Cedric Jones

No. 83
- Position: Wide receiver

Personal information
- Born: June 1, 1960 (age 66) Norfolk, Virginia, U.S.
- Listed height: 6 ft 1 in (1.85 m)
- Listed weight: 184 lb (83 kg)

Career information
- High school: Weldon (Weldon, North Carolina)
- College: Duke
- NFL draft: 1982: 3rd round, 56th overall pick

Career history
- New England Patriots (1982–1990); Houston Oilers (1991)*;
- * Offseason or practice squad member only

Awards and highlights
- Second-team All-American (1981); First-team All-ACC (1981); Duke football Hall of Fame;

Career NFL statistics
- Receptions: 191
- Receiving yards: 2,703
- Receiving touchdowns: 16
- Stats at Pro Football Reference

= Cedric Jones (wide receiver) =

American football player (born 1960)

Cedric Decorrus Jones (/ˈsiːdrɪk/ SEED-rik; born June 1, 1960) is an American former professional football player who was a wide receiver for nine seasons with the National Football League (NFL)'s New England Patriots. He was selected by the Patriots with the 56th overall pick in the third round of the 1982 NFL draft, and played college football for the Duke Blue Devils.

== College career ==

=== Duke ===
Cedric Jones played football for the Blue Devils from 1978 to 1981, where he had an outstanding career. Jones finished his college career with 99 catches for 1,732 yards and 21 touchdowns, with 42 receptions for 832 yards and 10 touchdowns coming during his senior season. Not only was his senior season remarkable statistically, he also served as captain of the team, received team MVP, All-ACC honors, and second-team All-America. Represented Duke in the prestigious Senior Bowl following his senior season.
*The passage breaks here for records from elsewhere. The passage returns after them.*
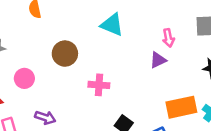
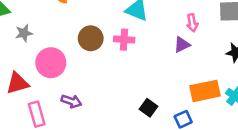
pink circle: (24, 78) -> (51, 63), size x1.5
pink cross: (99, 85) -> (124, 40), moved

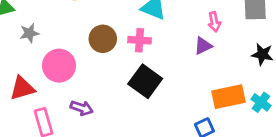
black square: (148, 108) -> (145, 81), moved, size x1.6

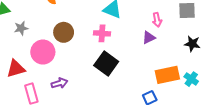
brown circle: (103, 39) -> (64, 32), moved
purple arrow: (82, 108) -> (59, 83), turned -35

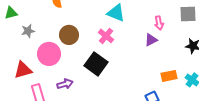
pink cross: (102, 33) -> (106, 36), turned 35
black square: (106, 63) -> (96, 64), moved
orange rectangle: (167, 75) -> (169, 76), size x0.7

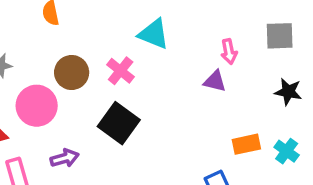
pink cross: (106, 36) -> (121, 71), moved
purple triangle: (151, 40) -> (215, 81), turned 40

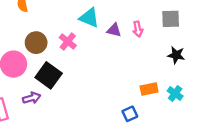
purple triangle: (215, 81) -> (114, 30), moved
black square: (119, 123) -> (49, 75), moved

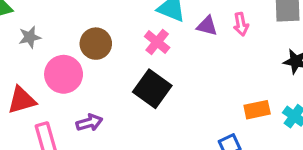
pink cross: (68, 41) -> (157, 42), moved
black square: (49, 75) -> (152, 89), moved

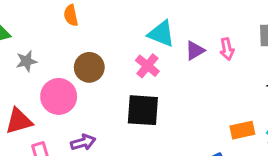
purple triangle: (207, 26) -> (195, 51), turned -45
black square: (152, 89) -> (143, 110), turned -32

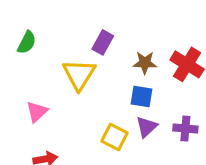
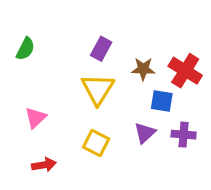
yellow triangle: (79, 75) -> (98, 89), moved
blue square: (141, 96) -> (162, 101), moved
yellow square: (114, 137) -> (96, 143), moved

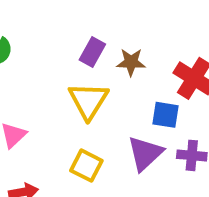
brown star: (143, 69) -> (131, 62), moved
purple triangle: (145, 133) -> (145, 153), size x1.4

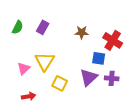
purple rectangle: (92, 52) -> (43, 27), moved
yellow triangle: (88, 101) -> (45, 61), moved

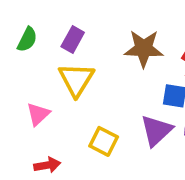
brown star: (82, 32) -> (144, 49), size x1.5
yellow triangle: (45, 61) -> (76, 80), moved

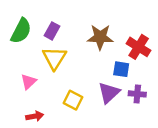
green semicircle: (27, 40) -> (21, 31), size x1.5

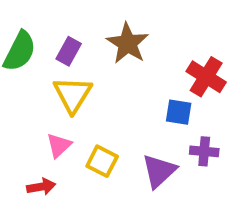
brown star: (100, 37) -> (128, 43), moved, turned 30
pink triangle: (28, 82) -> (59, 145), moved
purple triangle: (109, 93) -> (159, 171), moved

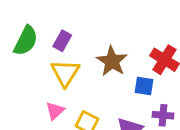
brown star: (128, 43) -> (112, 61), moved

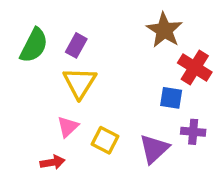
brown star: (112, 61) -> (164, 30), moved

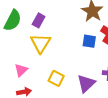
blue square: (171, 98) -> (89, 41), moved
pink triangle: (68, 127) -> (21, 70), moved

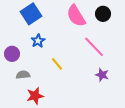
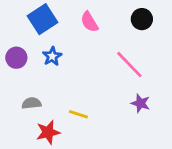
pink semicircle: (76, 16) -> (89, 22), moved, size x0.7
purple circle: (12, 54) -> (16, 58), moved
yellow line: (57, 64) -> (78, 114), moved, turned -32

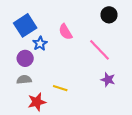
blue square: (43, 19) -> (25, 25), moved
pink semicircle: (89, 22) -> (65, 32), moved
purple circle: (16, 58) -> (25, 58), moved

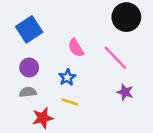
black circle: (109, 15) -> (126, 17), size x1.5
pink semicircle: (65, 32) -> (76, 48), moved
blue star: (40, 44) -> (67, 77), moved

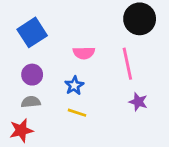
pink semicircle: (76, 48) -> (84, 53), turned -60
pink line: (115, 58) -> (127, 64), turned 32
red star: (43, 118) -> (21, 130), moved

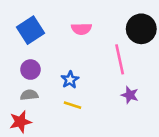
black circle: (140, 19) -> (141, 29), moved
pink semicircle: (84, 53) -> (81, 29), moved

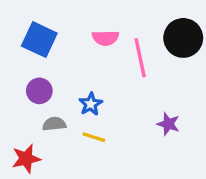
blue square: (30, 30) -> (39, 40), turned -32
pink line: (120, 59) -> (140, 58), moved
gray semicircle: (29, 95) -> (54, 124), moved

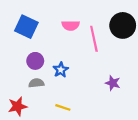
purple circle: (39, 91) -> (35, 61), moved
yellow line: (94, 137) -> (63, 107), moved

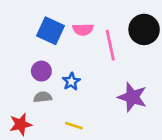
blue square: (26, 27) -> (50, 31), moved
purple star: (113, 83) -> (132, 97), size x1.6

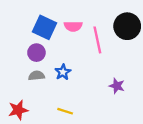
purple circle: (41, 71) -> (36, 53), moved
gray semicircle: (43, 97) -> (36, 76), moved
purple star: (132, 97) -> (117, 86), size x0.6

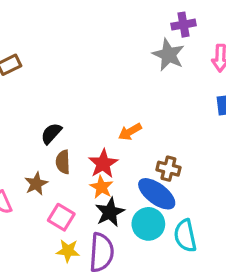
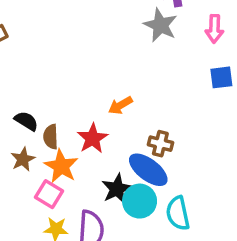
black semicircle: (51, 133) -> (26, 121), moved, turned 80
orange star: (101, 187) -> (61, 166), moved, size x1.4
black star: (110, 212) -> (117, 189), moved

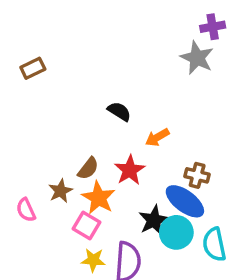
black semicircle: (26, 121) -> (119, 111), moved
brown semicircle: (51, 137) -> (88, 168), turned -140

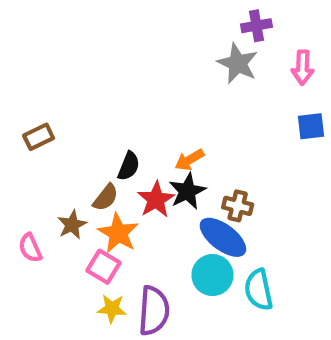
brown rectangle: (33, 68) -> (39, 137), moved
black semicircle: (119, 111) -> (129, 166), moved, turned 80
black star: (154, 220) -> (187, 191), moved

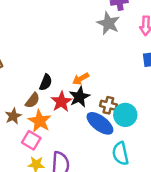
cyan circle: (212, 275) -> (125, 115), moved

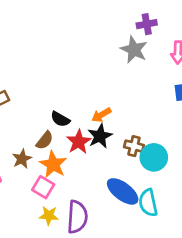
black semicircle: (46, 82) -> (60, 119), turned 98
blue ellipse: (100, 123) -> (123, 191), moved

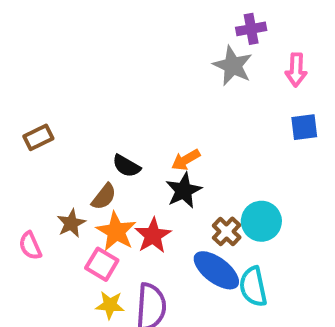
red star: (79, 142) -> (153, 236), moved
brown cross: (134, 146) -> (227, 231), moved, turned 30

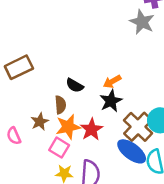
brown rectangle: (38, 137) -> (19, 67), size x1.5
brown semicircle: (104, 197) -> (60, 105), turned -42
orange star: (116, 231) -> (68, 127), turned 30
brown cross: (227, 231) -> (138, 127), size x1.6

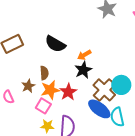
black semicircle: (75, 85) -> (55, 44), moved, size x1.5

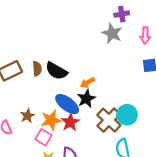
brown semicircle: (44, 73) -> (37, 69), moved
blue ellipse: (99, 109) -> (67, 104), moved

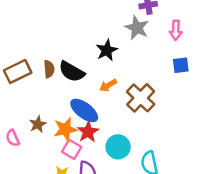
black star: (86, 99) -> (107, 50), moved
cyan circle: (127, 115) -> (118, 147), moved
brown cross: (109, 120) -> (141, 98), moved
pink square: (44, 137) -> (72, 149), moved

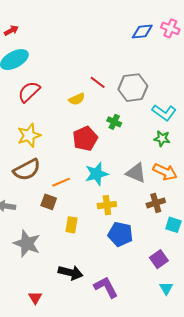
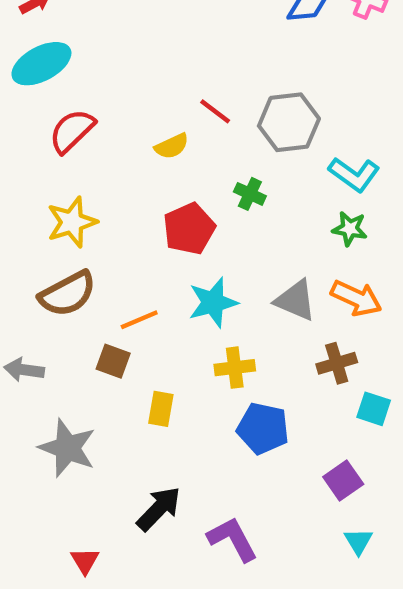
black arrow: (71, 273) -> (159, 509), turned -60

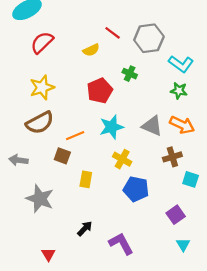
yellow cross: (235, 368) -> (122, 159), turned 36
black arrow: (159, 509) -> (85, 229), size x0.7

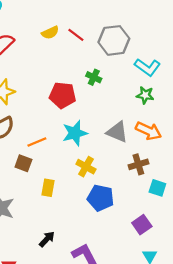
yellow semicircle: (91, 50) -> (50, 33), moved
red pentagon: (100, 91) -> (63, 95), turned 30

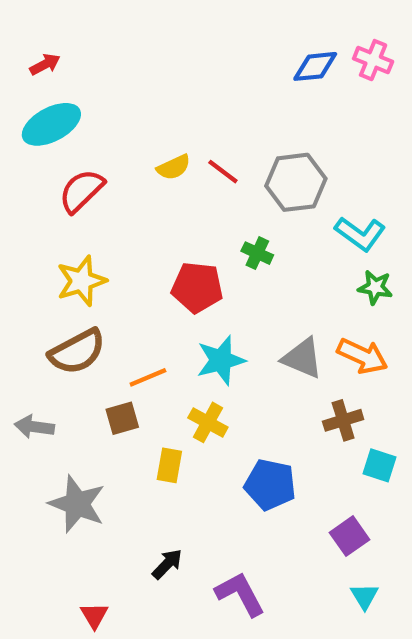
green star: (145, 95) -> (375, 287), moved
brown square: (23, 163) -> (122, 418), turned -36
yellow cross: (86, 167) -> (208, 422), moved

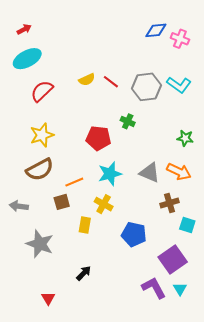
pink cross: (373, 60) -> (180, 39), moved
cyan L-shape: (360, 234) -> (179, 85), moved
purple square: (349, 536) -> (173, 260), size x1.5
purple L-shape: (240, 594) -> (154, 288), moved

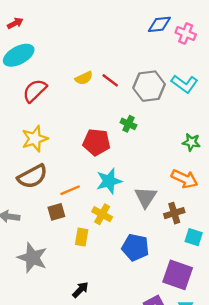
gray triangle: (150, 173) -> (146, 197), moved, turned 40
purple square: (173, 260) -> (178, 275), turned -36

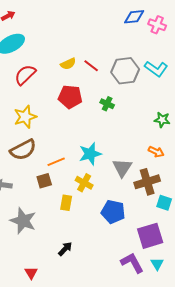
red pentagon: (96, 142) -> (70, 97), moved
orange arrow: (185, 179) -> (156, 152), size x0.7
brown cross: (174, 213) -> (147, 182), size x1.4
purple square: (178, 275) -> (150, 236), turned -36

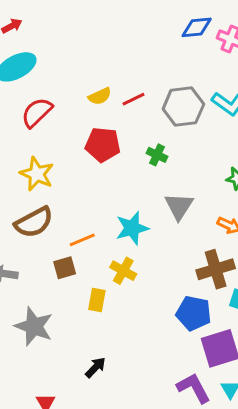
red line: (91, 66) -> (134, 99), turned -63
yellow star: (25, 117) -> (37, 174), turned -30
gray triangle: (122, 168) -> (179, 206), moved
blue pentagon: (113, 212) -> (194, 313), moved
He led the ACC in receiving yardage in 1981 and, as a sophomore, returned a kickoff 97 yards for a touchdown versus Wake Forest. The top receiving yardage game of his career came on October 24, 1981, against Maryland when he caught six passes for 183 yards and two touchdowns.

He graduated from Duke in 1982 with degrees in history and political science.

== Professional career ==
Jones played his entire 9-year career with the Patriots. He helped lead the Patriots to an appearance in Super Bowl XX, a 46–10 loss to the Chicago Bears. His best season came in 1989 when he caught 48 balls for 670 yards (14 yards per catch) and 6 touchdowns. Jones finished his career with 191 receptions for 2,703 yards and 16 touchdowns. He also contributed occasionally on special teams, returning 14 kickoffs throughout his career.

==NFL career statistics==

Legend
| Bold | Career high |

| Year | Team | Games |  | Receiving |  |  |  |  |
| GP | GS | Rec | Yds | Avg | Lng | TD |
| 1982 | NWE | 2 | 0 | 1 | 5 | 5.0 | 5 | 0 |
| 1983 | NWE | 15 | 12 | 20 | 323 | 16.2 | 30 | 1 |
| 1984 | NWE | 14 | 3 | 19 | 244 | 12.8 | 22 | 2 |
| 1985 | NWE | 16 | 3 | 21 | 237 | 11.3 | 29 | 2 |
| 1986 | NWE | 16 | 0 | 14 | 222 | 15.9 | 28 | 1 |
| 1987 | NWE | 12 | 4 | 25 | 388 | 15.5 | 29 | 3 |
| 1988 | NWE | 16 | 2 | 22 | 313 | 14.2 | 41 | 1 |
| 1989 | NWE | 15 | 12 | 48 | 670 | 14.0 | 65 | 6 |
| 1990 | NWE | 14 | 2 | 21 | 301 | 14.3 | 26 | 0 |
| Total |  | 120 | 38 | 191 | 2,703 | 14.2 | 65 | 16 |

== Personal life ==
After his NFL career Jones worked for 3 years as the NFL's Director of Senior Director Consumer Products/On Field Operations, and 3 years as the NFL's Senior Director for Youth Football. He is currently the athletic director for the New York Athletic Club in New York City. After his tenure at the New York Athletic Club, he became the Director of Athletics at the Brunswick School in Greenwich, Connecticut, where he currently resides.